----- Selected passage
In light of these limitations, our study has broad implications for the study of racial and gendered inequity in health and politics. We approach depression in a novel way and introduce to the study of depression social factors that influence engagement in politics. We hope that the findings from our work will spur interest in examining how other races beyond African Americans and whites experience depression and if that experience impacts their political participation in meaningful ways. A few places where our findings are particularly useful are found within this special issue. David K. Jones's article on the politics of health care in the Mississippi Delta describes an ideal setting to question how race, gender, class, and geography converge within the lives of Southern people. The article by Jake Haselswerdt and Jamila Michener highlights the potential for policy to shape how health status can motivate or depress participation; to our knowledge no studies have considered depression-related policies in these ways. Future research should therefore cross these streams to better understand how policy can mitigate the depression-participation gap across racial, gender, and other groups.
We thank Eric Patashnik, Sarah Gollust, Jake Haselswerdt, Julianna Pacheco, Nadia Brown, and participants at the Journal of Health Politics, Policy and Law special issue workshop for helpful comments on the article. Any errors are our own.
The online appendix and other replication material for this article can be found on Harvard Dataverse at doi.org/10.7910/DVN/RXJM6X.
----------
----- Given information
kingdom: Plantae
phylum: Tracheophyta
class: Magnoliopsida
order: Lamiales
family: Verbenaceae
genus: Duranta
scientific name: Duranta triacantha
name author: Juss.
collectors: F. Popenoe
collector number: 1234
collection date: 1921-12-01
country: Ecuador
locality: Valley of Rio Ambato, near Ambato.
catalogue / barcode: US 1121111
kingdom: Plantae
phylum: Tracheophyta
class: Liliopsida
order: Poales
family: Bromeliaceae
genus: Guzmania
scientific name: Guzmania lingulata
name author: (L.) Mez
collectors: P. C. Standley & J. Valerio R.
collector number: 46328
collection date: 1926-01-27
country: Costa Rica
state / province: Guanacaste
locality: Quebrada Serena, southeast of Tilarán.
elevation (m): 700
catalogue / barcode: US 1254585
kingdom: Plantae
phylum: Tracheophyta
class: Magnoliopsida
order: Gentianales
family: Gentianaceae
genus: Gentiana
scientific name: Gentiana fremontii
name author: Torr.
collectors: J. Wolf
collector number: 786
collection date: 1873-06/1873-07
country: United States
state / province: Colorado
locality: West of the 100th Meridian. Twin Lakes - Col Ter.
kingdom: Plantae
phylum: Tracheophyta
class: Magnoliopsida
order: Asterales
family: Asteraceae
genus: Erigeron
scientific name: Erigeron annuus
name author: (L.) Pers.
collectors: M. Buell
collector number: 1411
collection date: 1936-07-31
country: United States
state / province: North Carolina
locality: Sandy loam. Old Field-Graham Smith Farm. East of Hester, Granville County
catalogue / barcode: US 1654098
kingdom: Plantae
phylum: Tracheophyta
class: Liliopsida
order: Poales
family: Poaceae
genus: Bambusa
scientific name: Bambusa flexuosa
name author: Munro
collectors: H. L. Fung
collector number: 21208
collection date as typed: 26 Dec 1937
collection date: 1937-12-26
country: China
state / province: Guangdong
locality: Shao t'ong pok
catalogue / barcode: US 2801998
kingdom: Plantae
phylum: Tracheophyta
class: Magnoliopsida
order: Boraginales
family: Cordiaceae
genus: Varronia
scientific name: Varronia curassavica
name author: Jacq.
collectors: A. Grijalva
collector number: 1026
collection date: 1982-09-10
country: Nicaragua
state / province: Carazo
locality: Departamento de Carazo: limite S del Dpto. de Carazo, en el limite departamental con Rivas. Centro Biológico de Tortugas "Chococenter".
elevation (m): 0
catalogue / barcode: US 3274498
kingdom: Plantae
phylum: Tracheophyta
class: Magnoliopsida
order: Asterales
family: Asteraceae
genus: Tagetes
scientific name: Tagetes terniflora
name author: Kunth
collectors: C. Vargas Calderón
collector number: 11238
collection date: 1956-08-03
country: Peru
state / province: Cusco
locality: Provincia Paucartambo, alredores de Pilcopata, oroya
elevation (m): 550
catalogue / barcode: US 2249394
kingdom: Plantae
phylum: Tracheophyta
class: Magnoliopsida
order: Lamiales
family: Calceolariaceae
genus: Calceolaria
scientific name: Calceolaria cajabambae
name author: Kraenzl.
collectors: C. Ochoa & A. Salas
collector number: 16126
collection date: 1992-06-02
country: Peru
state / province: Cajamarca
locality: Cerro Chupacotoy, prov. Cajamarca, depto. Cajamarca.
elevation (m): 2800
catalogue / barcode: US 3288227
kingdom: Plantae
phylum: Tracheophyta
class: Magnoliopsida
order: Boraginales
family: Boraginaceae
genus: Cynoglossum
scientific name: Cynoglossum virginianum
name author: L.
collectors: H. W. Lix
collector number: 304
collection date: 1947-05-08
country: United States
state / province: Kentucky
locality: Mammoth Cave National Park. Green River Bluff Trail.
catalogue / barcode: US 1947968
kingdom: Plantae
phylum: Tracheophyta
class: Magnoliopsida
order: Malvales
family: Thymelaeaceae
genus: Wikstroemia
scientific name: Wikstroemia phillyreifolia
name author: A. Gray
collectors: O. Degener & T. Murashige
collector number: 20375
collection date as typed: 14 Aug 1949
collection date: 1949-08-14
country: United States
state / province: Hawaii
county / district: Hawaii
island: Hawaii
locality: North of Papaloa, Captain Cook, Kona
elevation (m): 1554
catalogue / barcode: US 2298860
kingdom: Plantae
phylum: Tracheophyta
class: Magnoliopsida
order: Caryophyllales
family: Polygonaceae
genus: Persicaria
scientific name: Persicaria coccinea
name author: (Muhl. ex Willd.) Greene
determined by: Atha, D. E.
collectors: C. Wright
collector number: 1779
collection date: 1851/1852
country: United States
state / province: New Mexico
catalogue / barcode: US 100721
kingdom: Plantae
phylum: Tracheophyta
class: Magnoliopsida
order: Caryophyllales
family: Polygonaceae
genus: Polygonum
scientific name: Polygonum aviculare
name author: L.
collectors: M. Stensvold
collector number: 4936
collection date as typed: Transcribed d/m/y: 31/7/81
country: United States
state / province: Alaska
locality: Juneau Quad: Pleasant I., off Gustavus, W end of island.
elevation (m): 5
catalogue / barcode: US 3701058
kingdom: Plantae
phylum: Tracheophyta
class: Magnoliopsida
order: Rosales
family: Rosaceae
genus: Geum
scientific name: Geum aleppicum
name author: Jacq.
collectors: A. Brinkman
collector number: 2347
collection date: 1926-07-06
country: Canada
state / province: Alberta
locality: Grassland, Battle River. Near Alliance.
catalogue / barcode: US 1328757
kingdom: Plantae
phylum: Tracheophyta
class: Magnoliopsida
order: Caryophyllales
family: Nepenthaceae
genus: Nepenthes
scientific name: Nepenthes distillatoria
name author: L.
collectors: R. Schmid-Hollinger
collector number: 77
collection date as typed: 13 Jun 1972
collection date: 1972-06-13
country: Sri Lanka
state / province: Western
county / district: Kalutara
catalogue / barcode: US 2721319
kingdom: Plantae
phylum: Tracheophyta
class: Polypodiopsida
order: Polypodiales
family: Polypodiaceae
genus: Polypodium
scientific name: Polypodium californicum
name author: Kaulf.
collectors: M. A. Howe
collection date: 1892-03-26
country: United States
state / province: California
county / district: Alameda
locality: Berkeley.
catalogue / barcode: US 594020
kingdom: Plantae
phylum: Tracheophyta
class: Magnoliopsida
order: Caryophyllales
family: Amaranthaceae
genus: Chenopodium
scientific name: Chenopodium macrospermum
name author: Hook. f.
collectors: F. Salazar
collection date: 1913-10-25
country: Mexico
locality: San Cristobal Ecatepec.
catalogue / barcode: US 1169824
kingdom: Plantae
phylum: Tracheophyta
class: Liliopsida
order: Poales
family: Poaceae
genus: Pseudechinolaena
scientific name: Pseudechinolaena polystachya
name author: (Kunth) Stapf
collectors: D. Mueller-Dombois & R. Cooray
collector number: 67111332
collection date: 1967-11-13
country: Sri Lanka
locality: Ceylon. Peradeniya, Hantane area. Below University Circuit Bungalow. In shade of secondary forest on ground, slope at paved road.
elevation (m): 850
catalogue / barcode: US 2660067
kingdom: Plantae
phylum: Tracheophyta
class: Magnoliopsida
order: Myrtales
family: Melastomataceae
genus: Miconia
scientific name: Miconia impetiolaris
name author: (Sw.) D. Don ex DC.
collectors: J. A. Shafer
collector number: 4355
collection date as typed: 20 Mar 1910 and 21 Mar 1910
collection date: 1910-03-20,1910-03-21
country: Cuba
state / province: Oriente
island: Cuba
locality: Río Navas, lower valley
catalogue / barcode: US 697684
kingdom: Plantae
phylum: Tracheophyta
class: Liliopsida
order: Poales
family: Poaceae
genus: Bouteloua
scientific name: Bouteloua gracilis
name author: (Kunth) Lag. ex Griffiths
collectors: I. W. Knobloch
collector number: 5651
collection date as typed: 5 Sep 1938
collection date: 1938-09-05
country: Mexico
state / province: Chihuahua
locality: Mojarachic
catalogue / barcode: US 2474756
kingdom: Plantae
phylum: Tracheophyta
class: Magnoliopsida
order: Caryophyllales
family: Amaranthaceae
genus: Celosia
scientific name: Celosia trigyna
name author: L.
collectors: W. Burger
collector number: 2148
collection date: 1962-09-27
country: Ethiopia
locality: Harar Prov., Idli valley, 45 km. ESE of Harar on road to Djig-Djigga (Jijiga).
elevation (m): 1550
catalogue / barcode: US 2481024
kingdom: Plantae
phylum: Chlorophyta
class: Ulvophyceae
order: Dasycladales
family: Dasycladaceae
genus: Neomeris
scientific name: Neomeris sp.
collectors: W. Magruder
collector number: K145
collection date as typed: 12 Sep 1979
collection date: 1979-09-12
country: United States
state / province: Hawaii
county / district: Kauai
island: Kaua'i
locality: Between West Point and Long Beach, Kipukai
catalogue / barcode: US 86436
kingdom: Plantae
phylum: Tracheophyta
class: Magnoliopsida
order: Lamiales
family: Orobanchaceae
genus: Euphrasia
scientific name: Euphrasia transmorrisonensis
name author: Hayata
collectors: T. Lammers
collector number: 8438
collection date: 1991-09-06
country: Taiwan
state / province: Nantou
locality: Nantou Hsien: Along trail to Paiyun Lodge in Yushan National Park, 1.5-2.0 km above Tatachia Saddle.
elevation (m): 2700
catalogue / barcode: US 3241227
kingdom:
----------
__Task A__
Please quote the passage on depression and political participation word for word, beginning at the words that have "We thank Eric" and stopping after "are our own.".
__Task B__
Write what comes next in the passage on depression and political participation, picking up after its final sentence.

__Response area A__
We thank Eric Patashnik, Sarah Gollust, Jake Haselswerdt, Julianna Pacheco, Nadia Brown, and participants at the Journal of Health Politics, Policy and Law special issue workshop for helpful comments on the article. Any errors are our own.

__Response area B__
The most famous survey instruments are the Beck Depression Inventory, a 21-item self-administered questionnaire, and the Children's Depression Inventory, a 27-item self-administered questionnaire geared toward children and adolescents. A substantial body of research has validated these and other tools, finding that the best of these measures include four subscales: positive emotions (e.g., I feel happy), negative emotions (e.g., I feel sad), interpersonal trouble (e.g., No one likes me), and psychomotor difficulty (e.g., My arms and legs feel heavy).
The results of the GSS analysis, reported in the online appendix, do little to clarify these findings. Only in the case of the effect of group consciousness for black men do we see consistency across studies—in both the PSID and GSS. Furthermore, the overall pattern of findings is further weakened by the fact that 40 models (including those from the GSS) were estimated across the four racial and gender groups and so will likely produce one statistically significant finding at the level of p < 0.10 by pure chance, although we have no way of knowing which, if any, of the seven significant findings are due to this possibility.